Permettez-moi d’appeler votre attention sur le risque, dans l’hypothèse où vous retiendriez une date au mois de mai, que la célébration ne puisse avoir lieu en cette année 2005. D’une part, ce retard invaliderait la déclaration de Madame la Ministre de l’Outre-Mer qui en mars dernier avait annoncé que
« le Premier Ministre annoncerait lui-même en avril le jour de son choix, après la remise du rapport et qu’une première commémoration aurait lieu dès 2005 ».

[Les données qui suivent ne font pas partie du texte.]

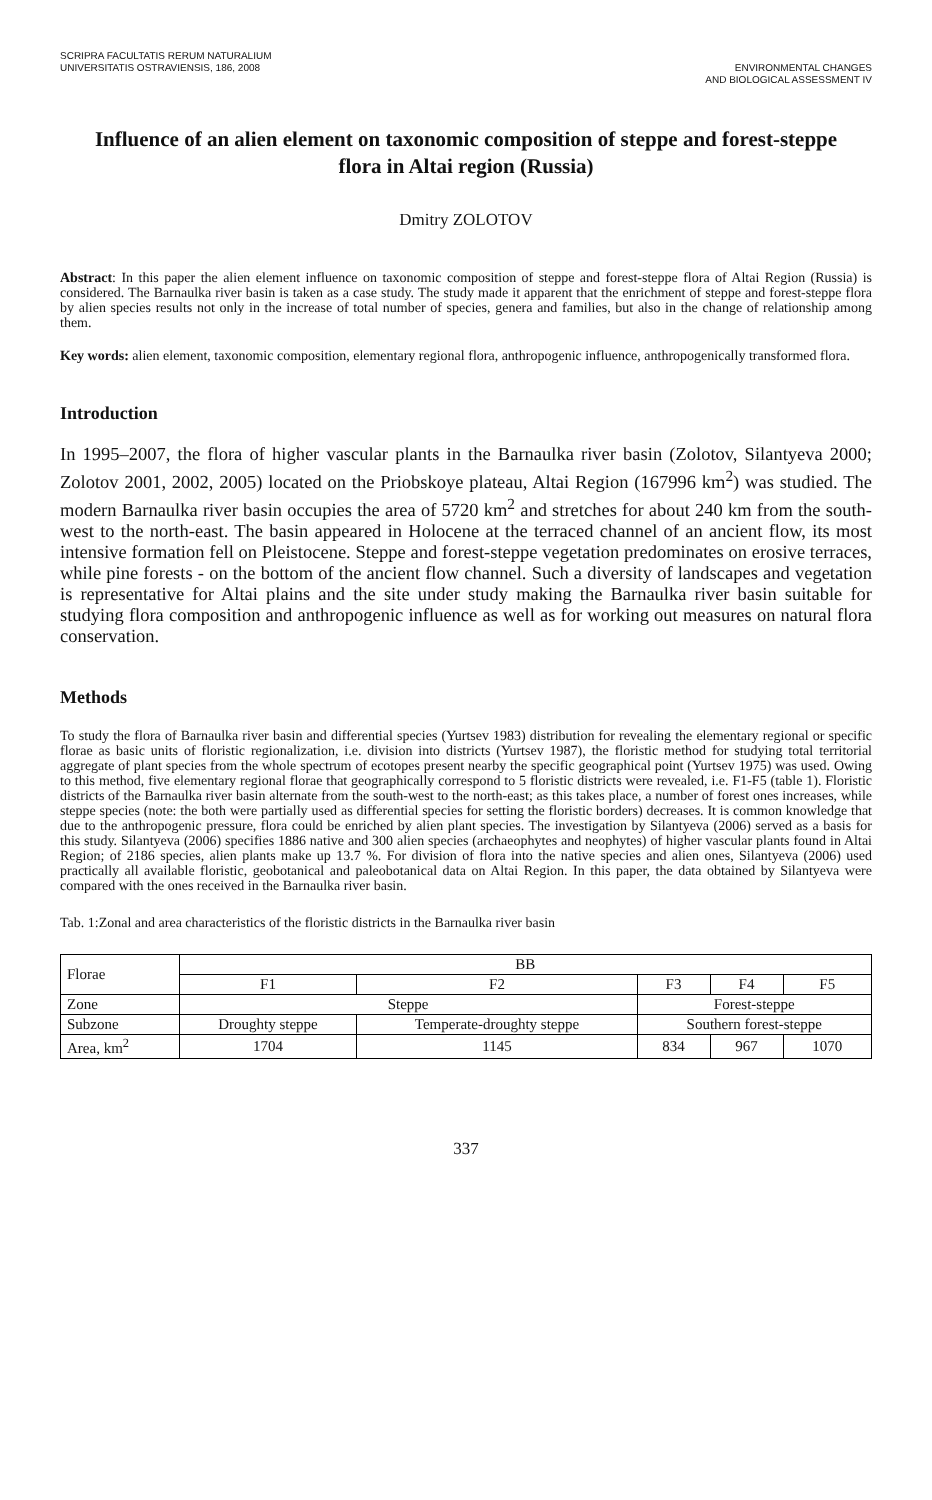SCRIPRA FACULTATIS RERUM NATURALIUM
UNIVERSITATIS OSTRAVIENSIS, 186, 2008
ENVIRONMENTAL CHANGES
AND BIOLOGICAL ASSESSMENT IV
Influence of an alien element on taxonomic composition of steppe and forest-steppe flora in Altai region (Russia)
Dmitry ZOLOTOV
Abstract: In this paper the alien element influence on taxonomic composition of steppe and forest-steppe flora of Altai Region (Russia) is considered. The Barnaulka river basin is taken as a case study. The study made it apparent that the enrichment of steppe and forest-steppe flora by alien species results not only in the increase of total number of species, genera and families, but also in the change of relationship among them.
Key words: alien element, taxonomic composition, elementary regional flora, anthropogenic influence, anthropogenically transformed flora.
Introduction
In 1995–2007, the flora of higher vascular plants in the Barnaulka river basin (Zolotov, Silantyeva 2000; Zolotov 2001, 2002, 2005) located on the Priobskoye plateau, Altai Region (167996 km<sup>2</sup>) was studied. The modern Barnaulka river basin occupies the area of 5720 km<sup>2</sup> and stretches for about 240 km from the south-west to the north-east. The basin appeared in Holocene at the terraced channel of an ancient flow, its most intensive formation fell on Pleistocene. Steppe and forest-steppe vegetation predominates on erosive terraces, while pine forests - on the bottom of the ancient flow channel. Such a diversity of landscapes and vegetation is representative for Altai plains and the site under study making the Barnaulka river basin suitable for studying flora composition and anthropogenic influence as well as for working out measures on natural flora conservation.
Methods
To study the flora of Barnaulka river basin and differential species (Yurtsev 1983) distribution for revealing the elementary regional or specific florae as basic units of floristic regionalization, i.e. division into districts (Yurtsev 1987), the floristic method for studying total territorial aggregate of plant species from the whole spectrum of ecotopes present nearby the specific geographical point (Yurtsev 1975) was used. Owing to this method, five elementary regional florae that geographically correspond to 5 floristic districts were revealed, i.e. F1-F5 (table 1). Floristic districts of the Barnaulka river basin alternate from the south-west to the north-east; as this takes place, a number of forest ones increases, while steppe species (note: the both were partially used as differential species for setting the floristic borders) decreases. It is common knowledge that due to the anthropogenic pressure, flora could be enriched by alien plant species. The investigation by Silantyeva (2006) served as a basis for this study. Silantyeva (2006) specifies 1886 native and 300 alien species (archaeophytes and neophytes) of higher vascular plants found in Altai Region; of 2186 species, alien plants make up 13.7 %. For division of flora into the native species and alien ones, Silantyeva (2006) used practically all available floristic, geobotanical and paleobotanical data on Altai Region. In this paper, the data obtained by Silantyeva were compared with the ones received in the Barnaulka river basin.
Tab. 1:Zonal and area characteristics of the floristic districts in the Barnaulka river basin
| Florae | BB | | | | |
| | F1 | F2 | F3 | F4 | F5 |
| Zone | Steppe | | Forest-steppe | | |
| Subzone | Droughty steppe | Temperate-droughty steppe | Southern forest-steppe | | |
| Area, km<sup>2</sup> | 1704 | 1145 | 834 | 967 | 1070 |
337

D’autre part et plus grave, tous ceux qui attendent l’annonce de cette date et le lancement des cérémonies et évènements annuels qui doivent marquer cette commémoration en seront profondément déçus. Il leur sera difficile de ne pas éprouver le sentiment d’avoir été abusé dans l’espoir d’une manifestation officielle de la volonté de l’Etat d’appliquer la Loi 2001-434 et en vertu de ses dispositions, de s’incliner devant la mémoire de ce crime contre l’Humanité.
En espérant que vous serez sensible à cette nécessité de ne pas surseoir davantage à une décision tant attendue. Je vous prie d’agréer, Monsieur le Premier Ministre, l’assurance de ma très haute considération.
( Ch. Taubira comité pour la mémoire de l’esclavage ; Mémoires de la traite négrière, de l’esclavage et de leurs abolitions ; Synthèse du rapport remis à Monsieur le Premier Ministre le 12 avril 2005 )
I) Pour une mémoire partagée de la traite négrière, de l’esclavage et de leurs abolitions La très grande majorité de nos concitoyens du monde issu de l’esclavage ( Guyane, Guadeloupe, Martinique et La Réunion ) est convaincue que l’histoire de la traite négrière, de l’esclavage et de leurs abolitions continue d’être largement ignorée, négligée, marginalisée.[page]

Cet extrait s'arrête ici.